Spain’s reaction was swift and unequivocal.
“The government of Spain deeply regrets that the letter the Mexican president sent to his majesty the king, whose contents we firmly reject, has been made public,” it said in a statement.
“The arrival, 500 years ago, of Spaniards to present Mexican territory cannot be judged in the light of contemporary considerations,” it said.
“Our two brother nations have always known how to read our shared past without anger and with a constructive perspective, as free peoples with a shared history and extraordinary influence.”

Lopez Obrador took office in December after a landslide election win that represented a firm break with Mexico’s traditional political parties.
A folksy populist, he pulls no punches in going after traditional elites — but had so far cultivated cordial relations with Spain, including during a visit to Mexico City by Spanish Prime Minister Pedro Sanchez earlier this year.
Lopez Obrador made the remarks during a visit to his native Tabasco state, in southern Mexico.
He was later due to visit the nearby city of Centla.

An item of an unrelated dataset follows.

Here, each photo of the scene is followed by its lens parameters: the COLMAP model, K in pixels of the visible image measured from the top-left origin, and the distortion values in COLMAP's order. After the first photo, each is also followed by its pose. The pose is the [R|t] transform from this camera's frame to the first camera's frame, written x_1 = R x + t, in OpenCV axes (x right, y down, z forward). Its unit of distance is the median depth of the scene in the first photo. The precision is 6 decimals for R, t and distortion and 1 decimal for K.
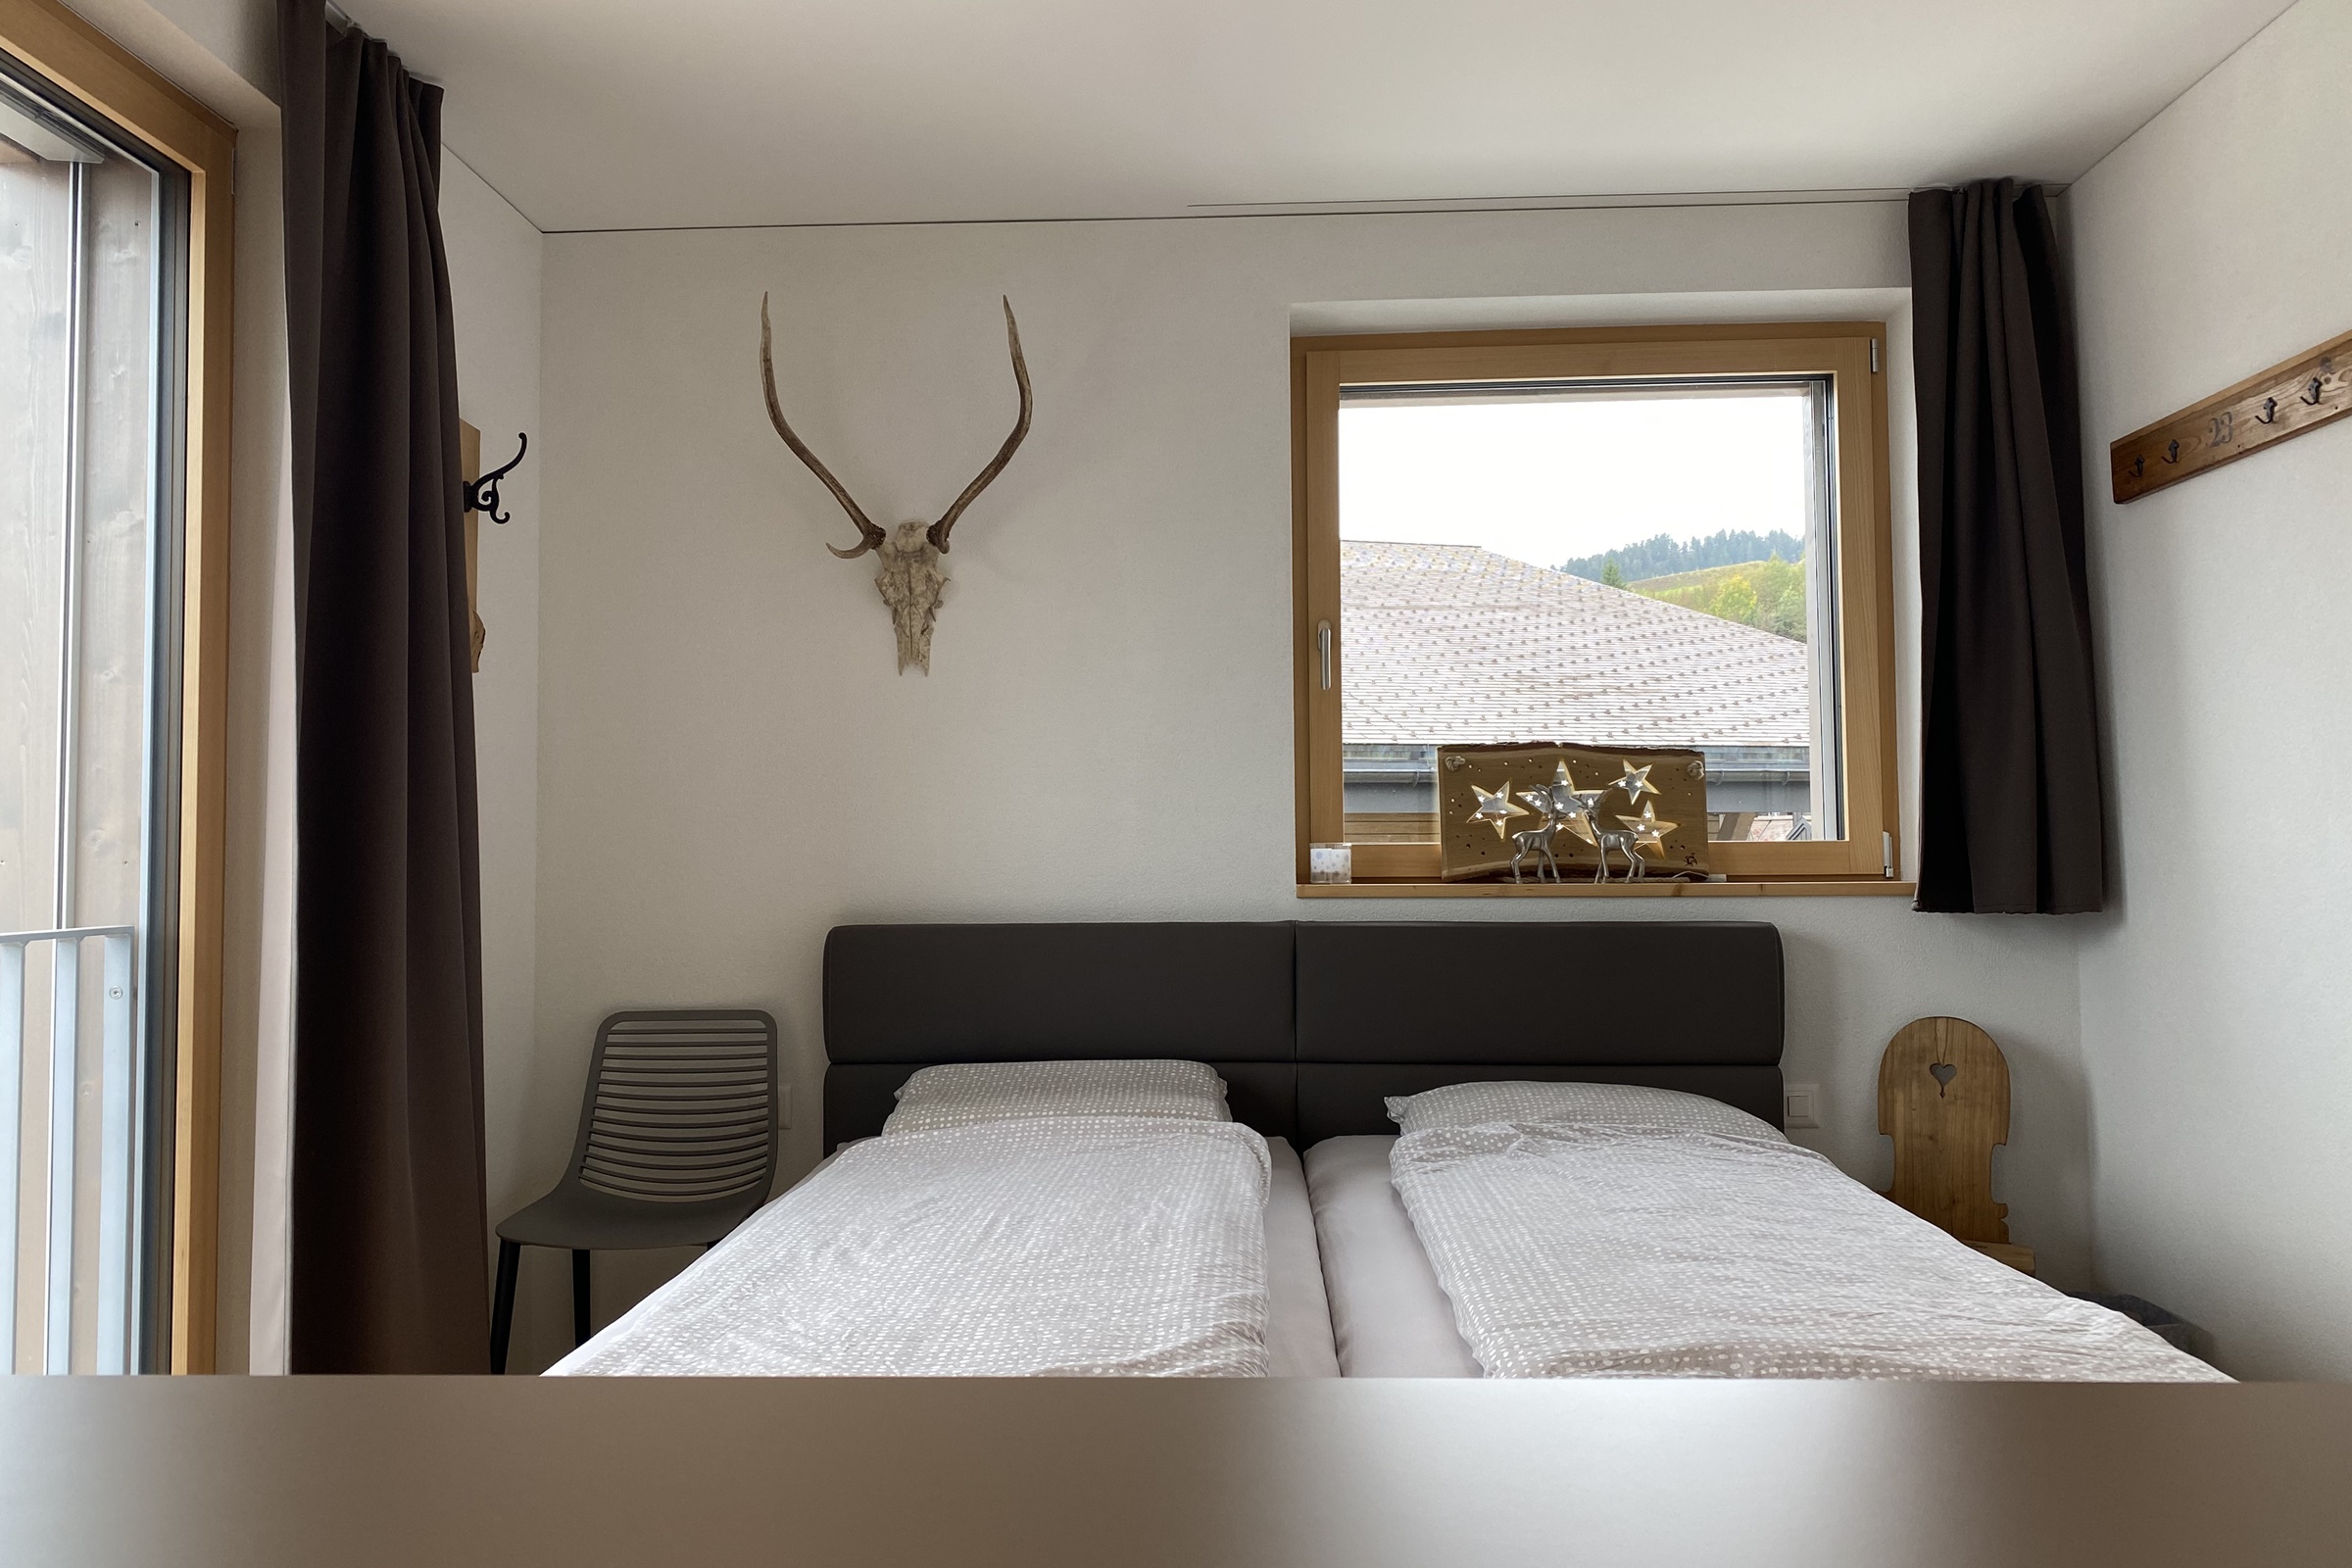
lens RADIAL K [[1779.1, 0, 1171.5], [0, 1779.1, 782.0], [0, 0, 1]] dist [0.034633, -0.058164]
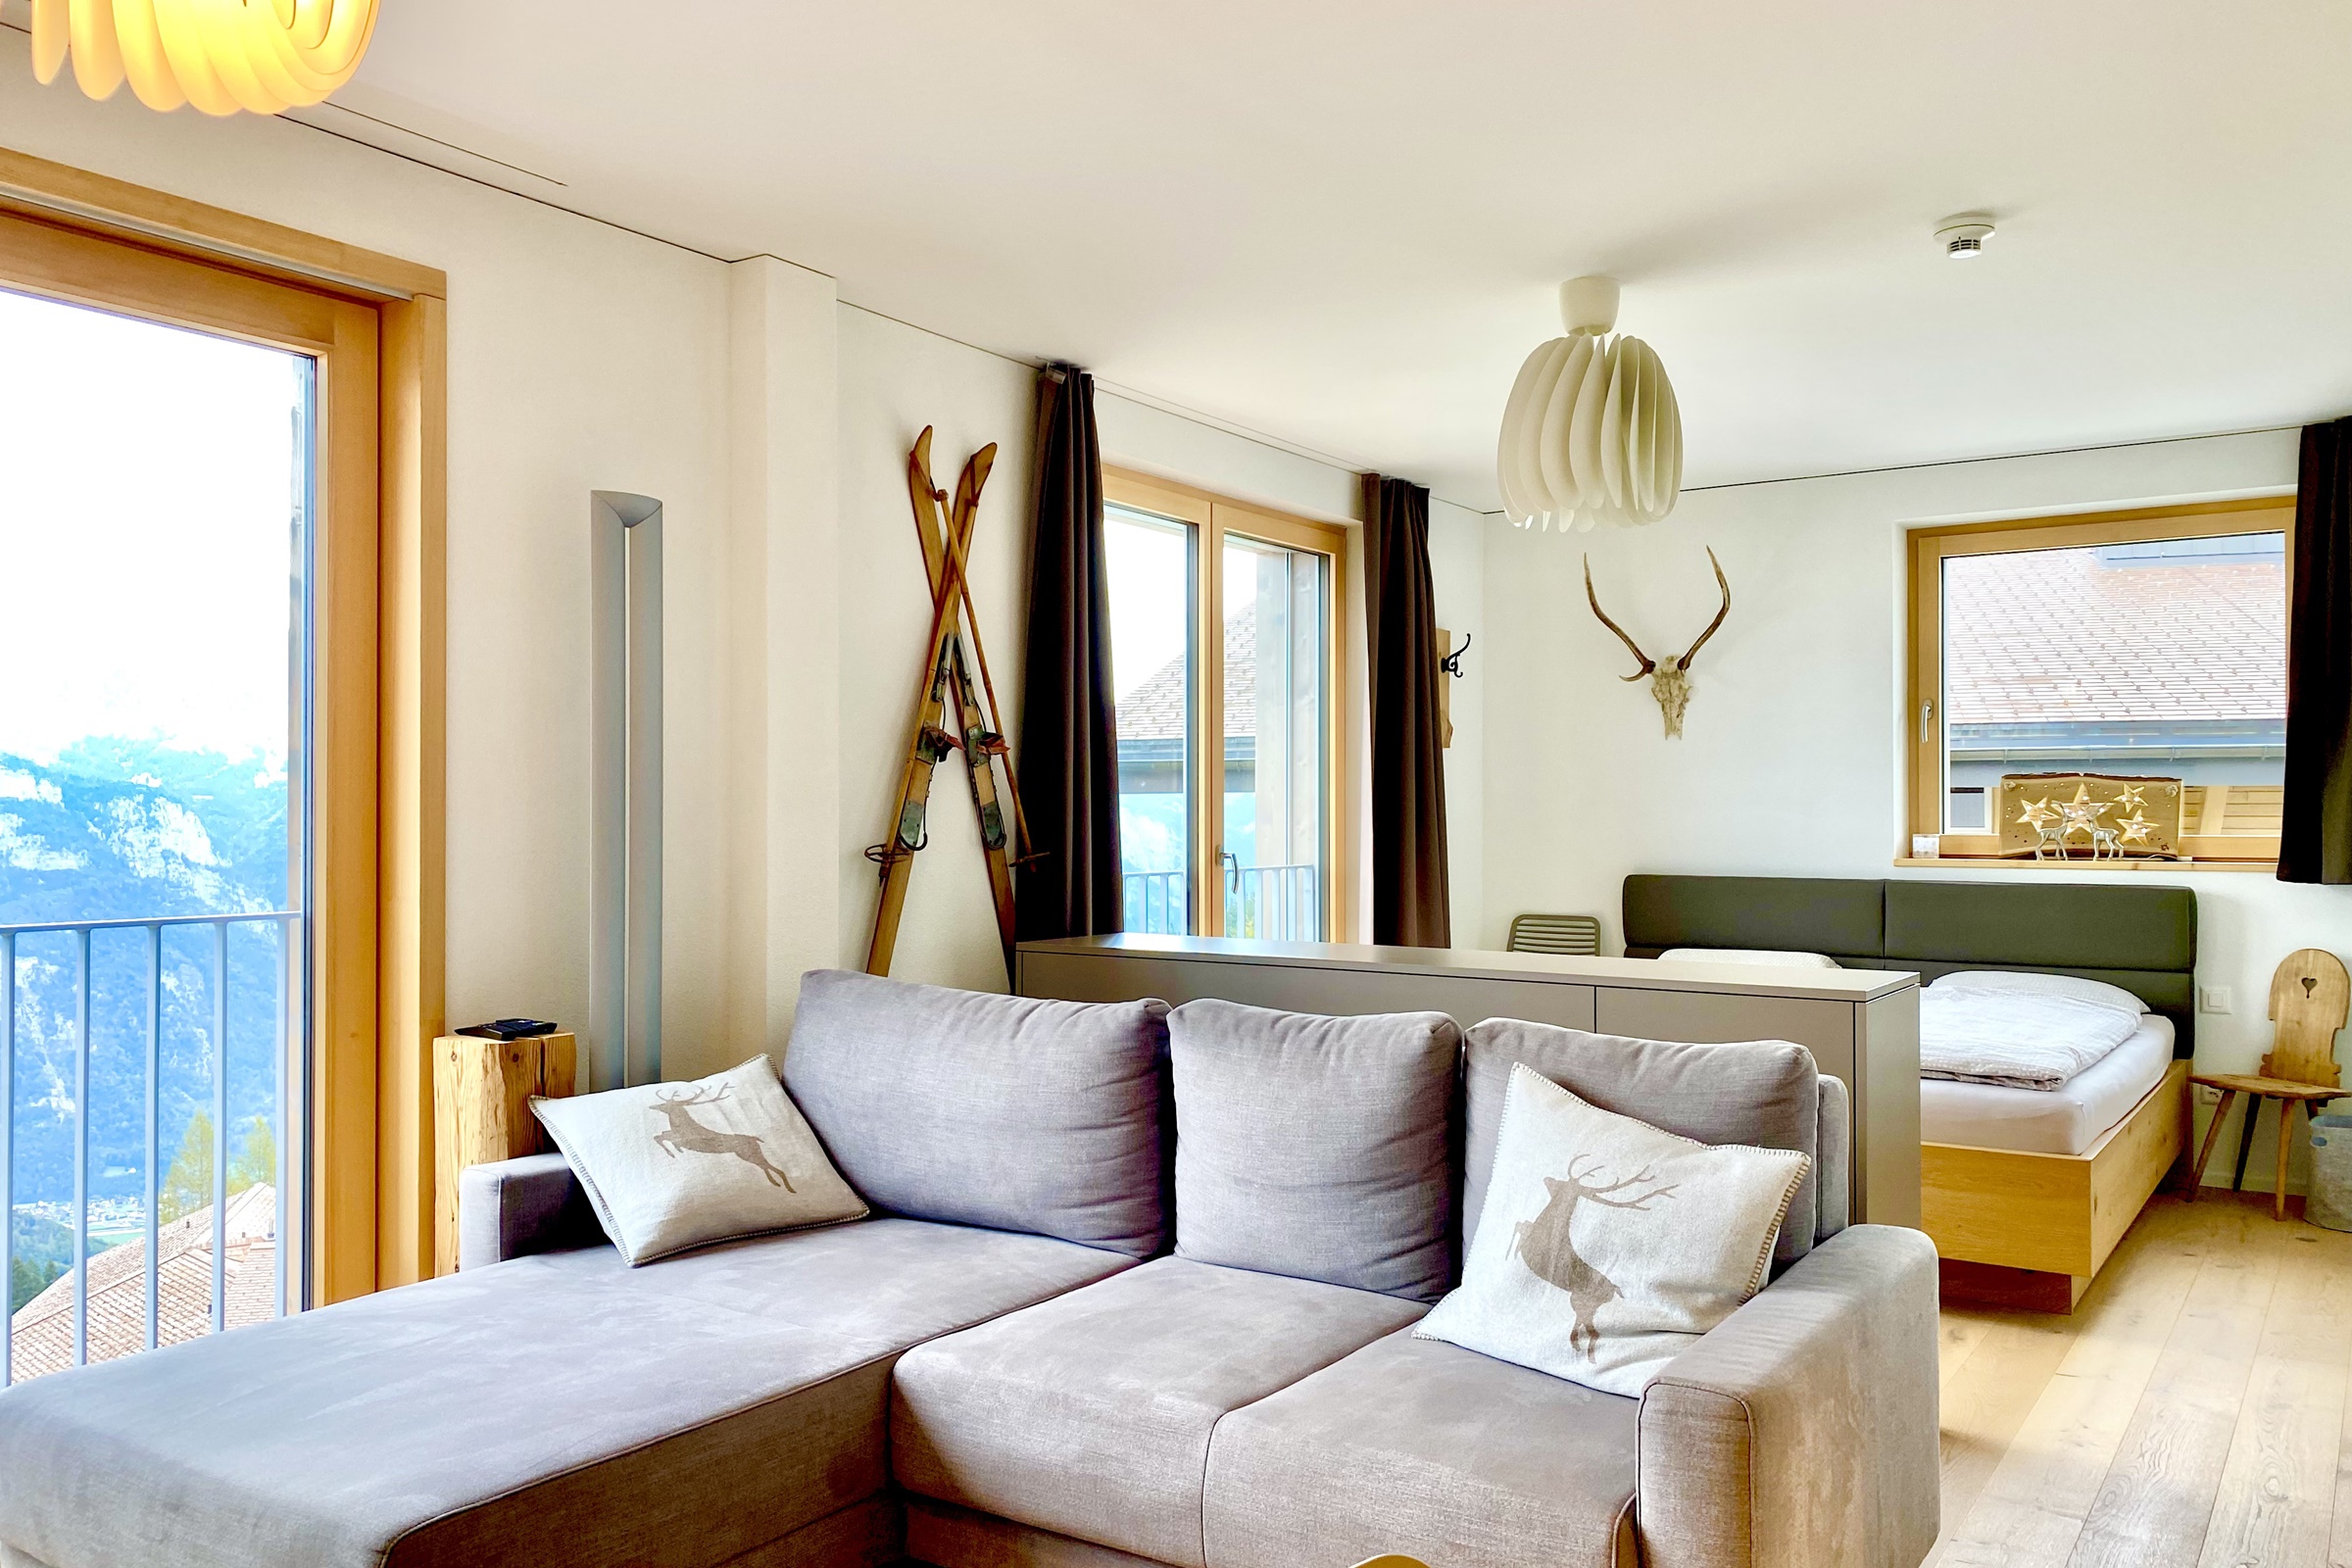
lens RADIAL K [[1779.1, 0, 1171.2], [0, 1779.1, 787.2], [0, 0, 1]] dist [0.034633, -0.058164]
pose [[0.846003, -0.001126, -0.533177, 0.401521], [0.014086, 0.999696, 0.020238, -0.056128], [0.532992, -0.024631, 0.845762, -0.841045]]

On March 14, 1519, the site was the scene of one of the first battles between Spanish conquistador Hernan Cortes and the indigenous peoples of the land now known as Mexico.
With the help of horses, swords, guns and smallpox — all unknown in the New World at the time — Cortes led an army of less than 1,000 men to defeat the Aztec empire, the start of 300 years of Spanish rule over Mexico.